Saved data entries:
Start of Block

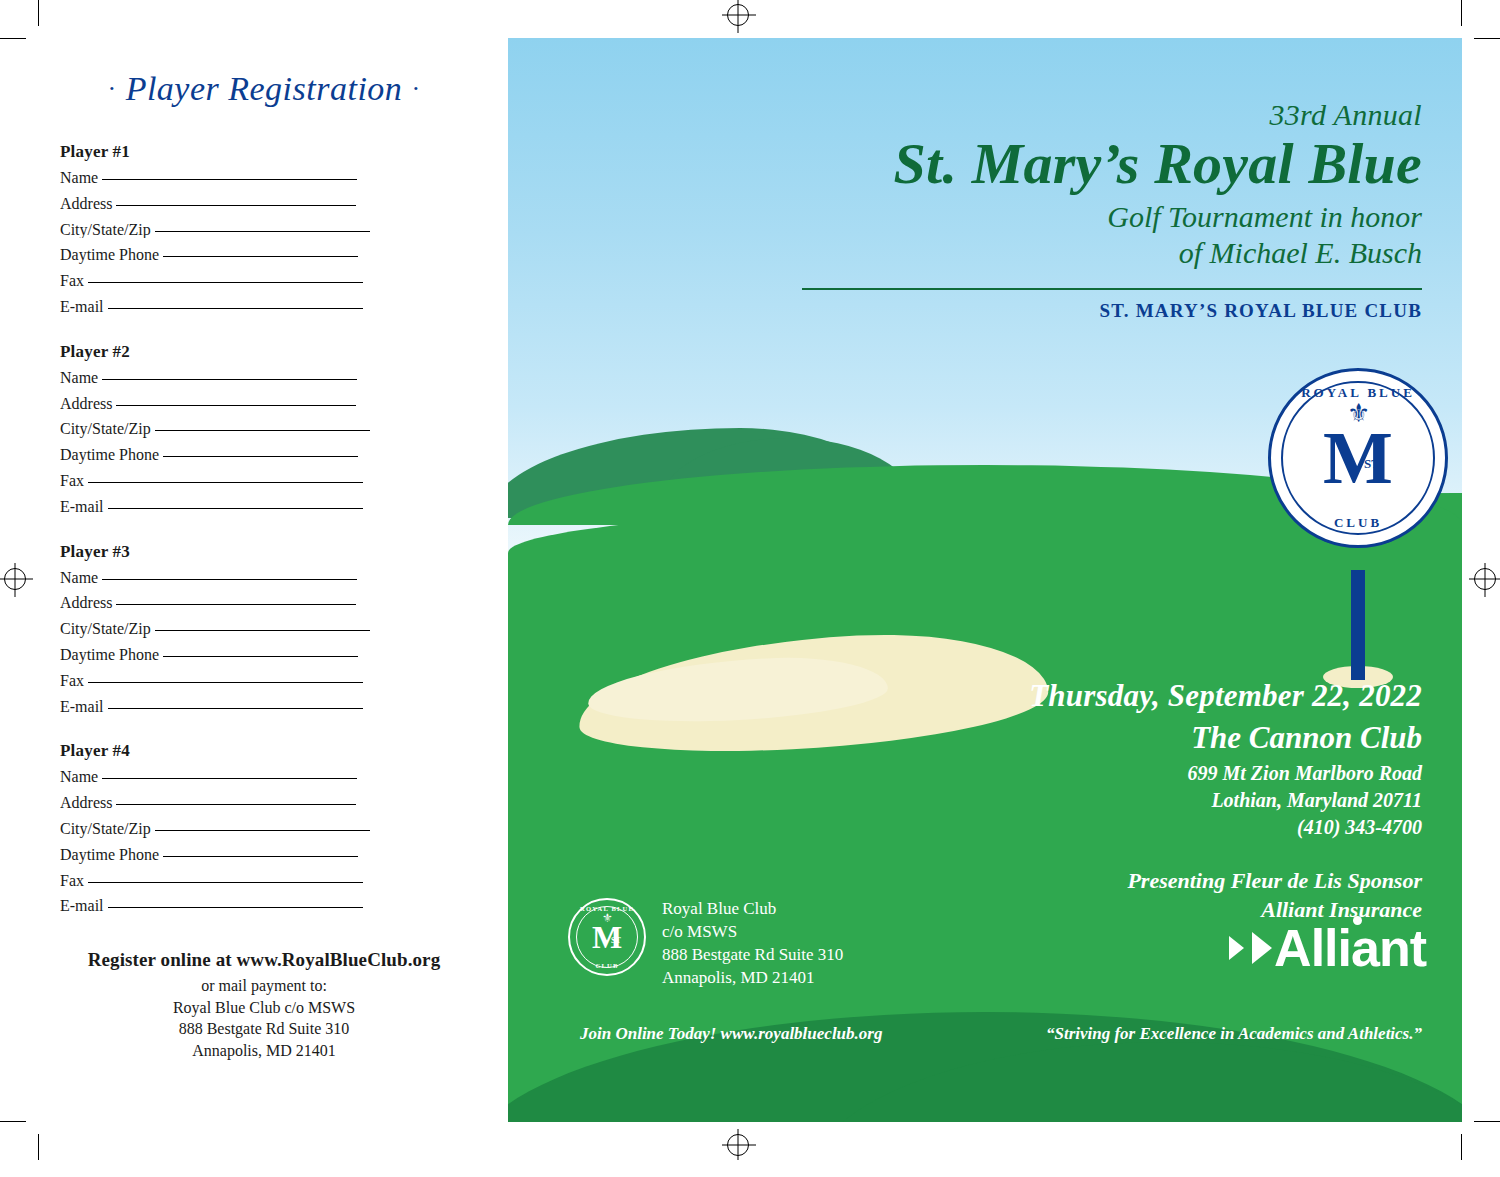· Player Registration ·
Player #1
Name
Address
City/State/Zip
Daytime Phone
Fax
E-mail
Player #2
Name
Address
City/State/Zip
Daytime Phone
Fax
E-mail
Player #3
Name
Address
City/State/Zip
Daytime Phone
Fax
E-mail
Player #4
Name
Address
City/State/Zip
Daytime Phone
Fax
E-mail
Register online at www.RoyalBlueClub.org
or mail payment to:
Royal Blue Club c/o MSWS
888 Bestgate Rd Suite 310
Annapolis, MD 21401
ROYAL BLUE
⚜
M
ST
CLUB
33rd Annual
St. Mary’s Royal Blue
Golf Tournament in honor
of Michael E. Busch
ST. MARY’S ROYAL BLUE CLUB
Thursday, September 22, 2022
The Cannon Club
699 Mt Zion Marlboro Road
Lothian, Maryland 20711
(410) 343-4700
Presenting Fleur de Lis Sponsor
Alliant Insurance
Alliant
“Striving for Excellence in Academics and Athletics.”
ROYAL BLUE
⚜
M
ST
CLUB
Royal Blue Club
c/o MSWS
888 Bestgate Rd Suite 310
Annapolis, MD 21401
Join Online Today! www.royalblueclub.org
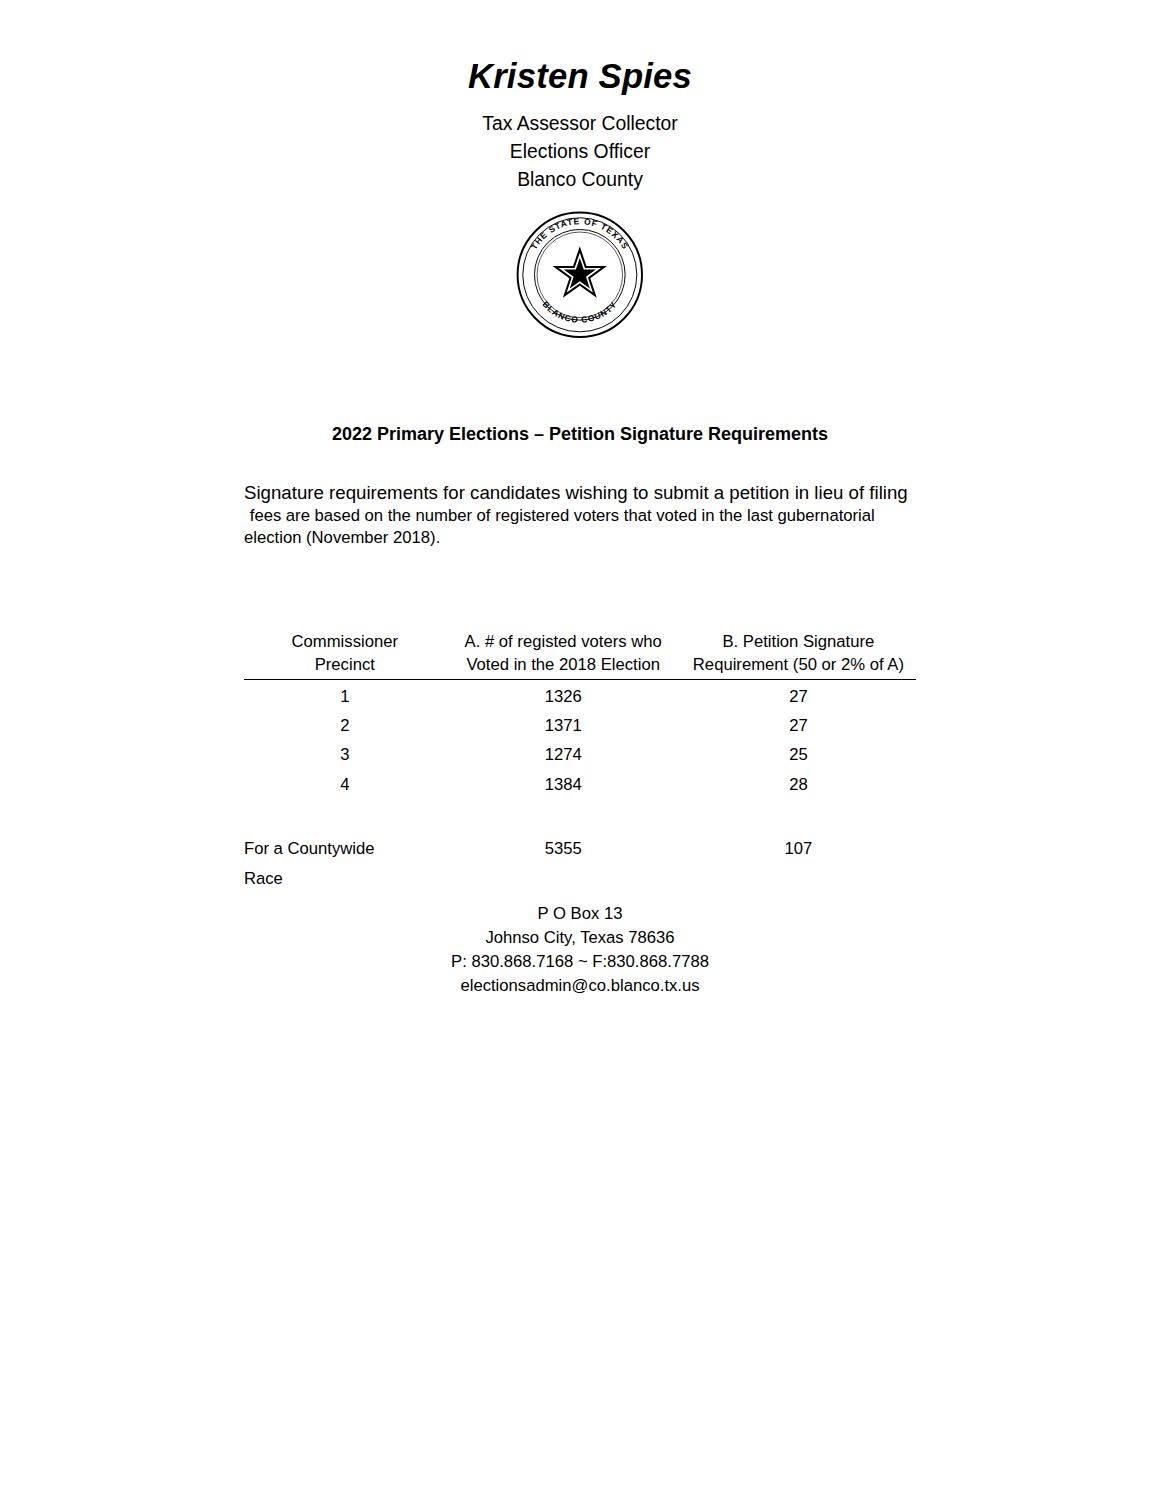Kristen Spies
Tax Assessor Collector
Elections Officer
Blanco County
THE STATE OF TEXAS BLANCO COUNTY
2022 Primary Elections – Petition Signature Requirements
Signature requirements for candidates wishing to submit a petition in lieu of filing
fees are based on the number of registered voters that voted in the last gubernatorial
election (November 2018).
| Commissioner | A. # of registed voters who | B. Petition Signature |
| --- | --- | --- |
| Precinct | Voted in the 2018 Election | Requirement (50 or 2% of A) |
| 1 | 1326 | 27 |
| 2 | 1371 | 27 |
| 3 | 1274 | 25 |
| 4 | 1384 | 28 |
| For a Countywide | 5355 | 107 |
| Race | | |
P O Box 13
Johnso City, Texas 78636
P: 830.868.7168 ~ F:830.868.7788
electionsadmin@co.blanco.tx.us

End of Block

# Work instructions:
For this exercise, please copy exactly the lines from the one holding "5355 | 107 |" through the end of the records, the first and last included.

# Problem solution:
| For a Countywide | 5355 | 107 |
| Race | | |
P O Box 13
Johnso City, Texas 78636
P: 830.868.7168 ~ F:830.868.7788
electionsadmin@co.blanco.tx.us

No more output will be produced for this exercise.